Source document: Begin

Pay special attention to the compactions that extend to /Max:

/Table/51/1/18669166-/Max
/Table/51/1/4610515-/Max

Sure enough, these pin read/write I/O at approximately ~75MB/s on the affected nodes, since one RocksDB thread is rewriting basically all the data in the store, constantly. This doesn't impact performance enough on its own to fail the roachtest, but you can bet that it's not helping matters. DROP TABLE can't rely on the compaction queue to purge range deletions on the affected nodes because the compaction queue is busy rewriting all the data in the darn store.

So where are these tombstones coming from? I have a hunch. I suspect that during the RESTORE to generate this data the last range at some point in time, say [/Table/51/1/4610515-/Max), got rebalanced from one node to another, leaving a deletion tombstone and compaction suggestion in its place. Unfortunately RESTORE than split that range approximately a billion times, installed hundreds of gigabytes of data in that area of the keyspace, and 3/10 of those replicas ended up on the node with the compaction suggestion. Installing these compaction suggestions when rebalancing seems fraught with peril.

I'll bet this is part of the reason that none of our strategies, until Peter's, made any dent in the problem. Anything that relies on the compaction queue to compact anything in a timely fashion is hopeless. (~One of the affected nodes is still compacting after 30m.~ It took 31m1s.) Peter (inadvertently?) turned off the compaction queue for preexisting suggestions and skirted this nastiness.

Source document: End

_Job 1_
Check each statement against the post about RocksDB compactions. For each, answer yes or no and quote the deciding words of the post.
(a) The compactions pin read/write I/O at around 75MB/s on the affected nodes.
(b) The I/O load alone is enough to fail the roachtest.
(c) One affected node took 31m1s to finish compacting.
_Job 2_
According to the post about RocksDB compactions, what did Peter turn off?
_Job 3_
Please carry on the post about RocksDB compactions from where it stops.

Source material: Begin

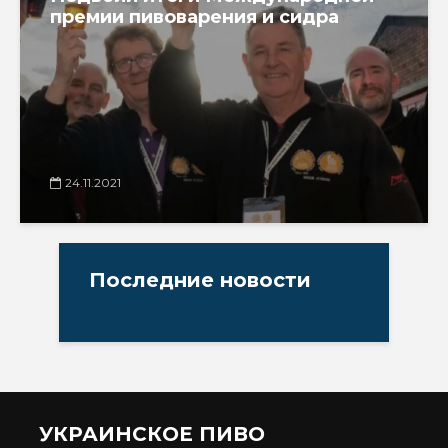
премии пивоварения и сидра
24.11.2021
Последние новости
УКРАИНСКОЕ ПИВО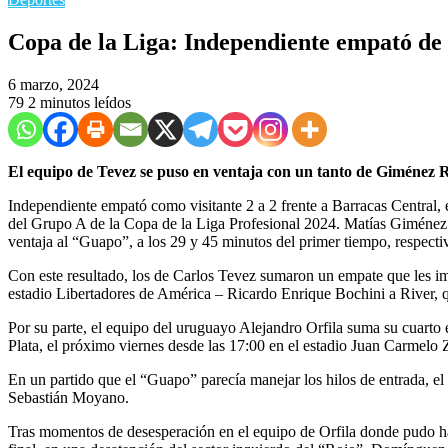
Copa de la Liga: Independiente empató de 
6 marzo, 2024
79
2 minutos leídos
El equipo de Tevez se puso en ventaja con un tanto de Giménez R
Independiente empató como visitante 2 a 2 frente a Barracas Central,
del Grupo A de la Copa de la Liga Profesional 2024. Matías Giménez 
ventaja al “Guapo”, a los 29 y 45 minutos del primer tiempo, respecti
Con este resultado, los de Carlos Tevez sumaron un empate que les imp
estadio Libertadores de América – Ricardo Enrique Bochini a River, qu
Por su parte, el equipo del uruguayo Alejandro Orfila suma su cuarto
Plata, el próximo viernes desde las 17:00 en el estadio Juan Carmelo 
En un partido que el “Guapo” parecía manejar los hilos de entrada, e
Sebastián Moyano.
Tras momentos de desesperación en el equipo de Orfila donde pudo ha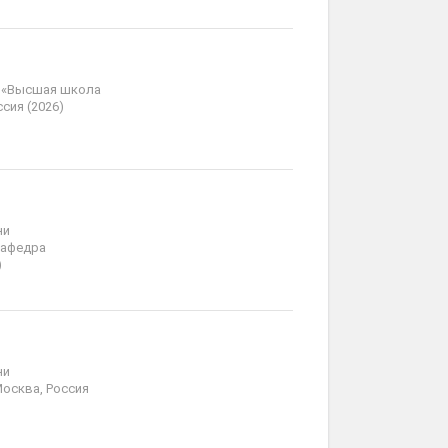
т «Высшая школа
сия (2026)
ни
Кафедра
)
ни
Москва, Россия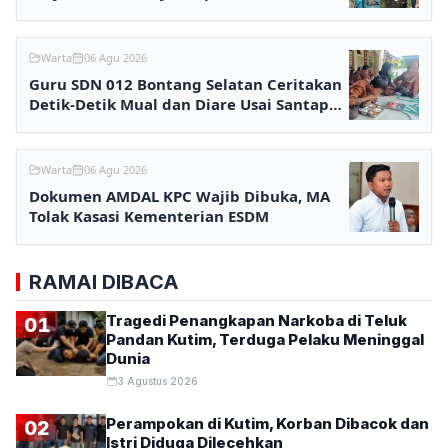
Warta
06 Agu 2026
Guru SDN 012 Bontang Selatan Ceritakan
Detik-Detik Mual dan Diare Usai Santap
MBG
Warta
06 Agu 2026
Dokumen AMDAL KPC Wajib Dibuka, MA
Tolak Kasasi Kementerian ESDM
RAMAI DIBACA
Tragedi Penangkapan Narkoba di Teluk
01
Pandan Kutim, Terduga Pelaku Meninggal
Dunia
3 Agustus 2026
Perampokan di Kutim, Korban Dibacok dan
02
Istri Diduga Dilecehkan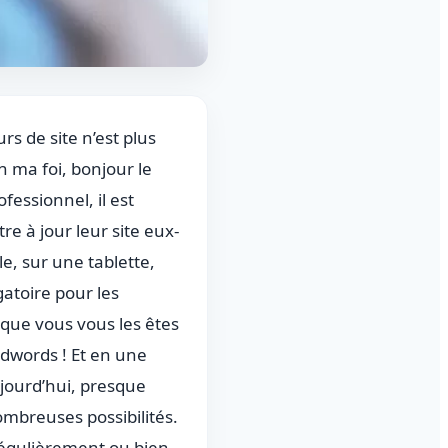
rs de site n’est plus
n ma foi, bonjour le
ofessionnel, il est
e à jour leur site eux-
le, sur une tablette,
atoire pour les
que vous vous les êtes
Adwords ! Et en une
jourd’hui, presque
mbreuses possibilités.
 régulièrement ou bien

Source material: End

_Exercise response 1_
(a) Yes: "these pin read/write I/O at approximately ~75MB/s on the affected nodes"
(b) No: "This doesn't impact performance enough on its own to fail the roachtest"
(c) Yes: "It took 31m1s."

_Exercise response 2_
The compaction queue for preexisting suggestions.

_Exercise response 3_
Another point of confusion: aren't these compaction suggestions supposed to expire after 24h? How are these suggested compactions still relevant given that the store dirs were generated months ago?

benesch commented 6 years ago

Another point of confusion: aren't these compaction suggestions supposed to expire after 24h? How are these suggested compactions still relevant given that the store dirs were generated months ago?

Oh. Suggestions only age out if they're unactionable for 24h. A two month old suggestion is still valid as long as you can act on it as soon as you see it.

tbg commented 6 years ago

Yowza. Good find @benesch. We should discard compactions immediately when they're above 2x the max age (between 1x and 2x the max age might still be good to compact because of the way the compactor times itself -- once it skips something once, it potentially sleeps for the max age).

tbg commented 6 years ago

Or rather, forget the 2x thing. Just make the main compaction queue loop timer maxAge/2 instead of maxAge as it is today. Then we can categorically not process suggestions older than maxAge.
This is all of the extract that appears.